As the title asks.
My understanding of a deque was that it allocated "blocks". I don't see how allocating more space invalidates iterators, and if anything, one would think that a deque's iterators would have more guarantees than a vector's, not less.
Deque is typically implemented as a circular buffer. If it needs to allocate more space, it needs to copy items from the old buffer to the new one, invalidating any pointers to the old buffer.
Even when you are allocating in chunks, an insert will cause that particular chunk to be reallocated if there isn't enough space (as is the case with vectors).
The key thing is not to make any assumptions just treat the iterator as if it will be invalidated.
Even if it works fine now, a later version of the compiler or the compiler for a different platform might come along and break your code. Alternatively, a colleague might come along and decide to turn your deque into a vector or linked list.
The C++ standard doesn't specify how deque is implemented. It isn't required to allocate new space by allocating a new chunk and chaining it on to the previous ones, all that's required is that insertion at each end be amortized constant time.

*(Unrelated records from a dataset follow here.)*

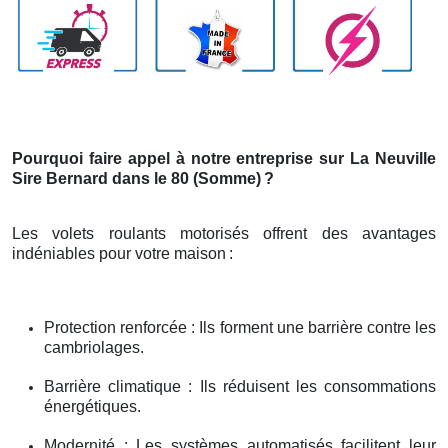
Pourquoi faire appel à notre entreprise sur La Neuville
Sire Bernard dans le 80 (Somme)
?
Les volets roulants motorisés offrent des avantages
indéniables pour votre maison
:
Protection renforcée : Ils forment une barrière contre les
cambriolages.
Barrière climatique : Ils réduisent les consommations
énergétiques.
Modernité : Les systèmes automatisés facilitent leur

So, while it's easy to see how to implement deque such that it gives the guarantee you want, that's not the only way to do it.

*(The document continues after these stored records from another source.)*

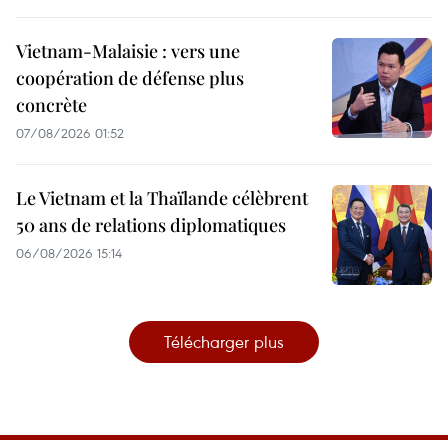
Vietnam-Malaisie : vers une
coopération de défense plus
concrète
07/08/2026 01:52
Le Vietnam et la Thaïlande célèbrent
50 ans de relations diplomatiques
06/08/2026 15:14
Télécharger plus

What's more interesting is that push_back and push_front will not invalidate any references to a deque's elements. Only iterators are to be assumed invalid.
The standard, to my knowledge, doesn't state why. However if an iterator were implemented that was aware of its immediate neighbors - as a list is - that iterator would become invalid if it pointed to an element that was both at the edge of the deque and the edge of a block.

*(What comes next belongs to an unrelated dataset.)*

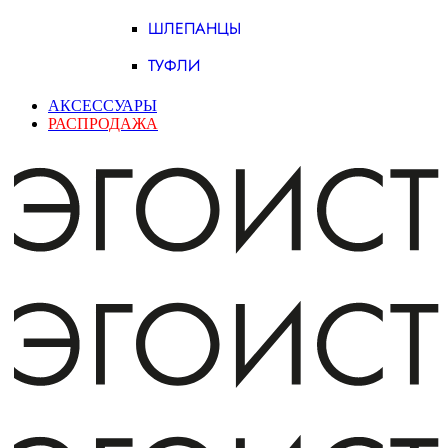
ШЛЕПАНЦЫ
ТУФЛИ
АКСЕССУАРЫ
РАСПРОДАЖА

Because the standard says it can. It does not mandate that deque be implemented as a list of chunks. It mandates a particular interface with particular pre and post conditions and particular algorithmic complexity minimums.
Implementors are free to implement the thing in whatever way they choose, so long as it meets all of those requirements. A sensible implementation might use lists of chunks, or it might use some other technique with different trade-offs.
It's probably impossible to say that one technique is strictly better than another for all users in all situations. Which is why the standard gives implementors some freedom to choose.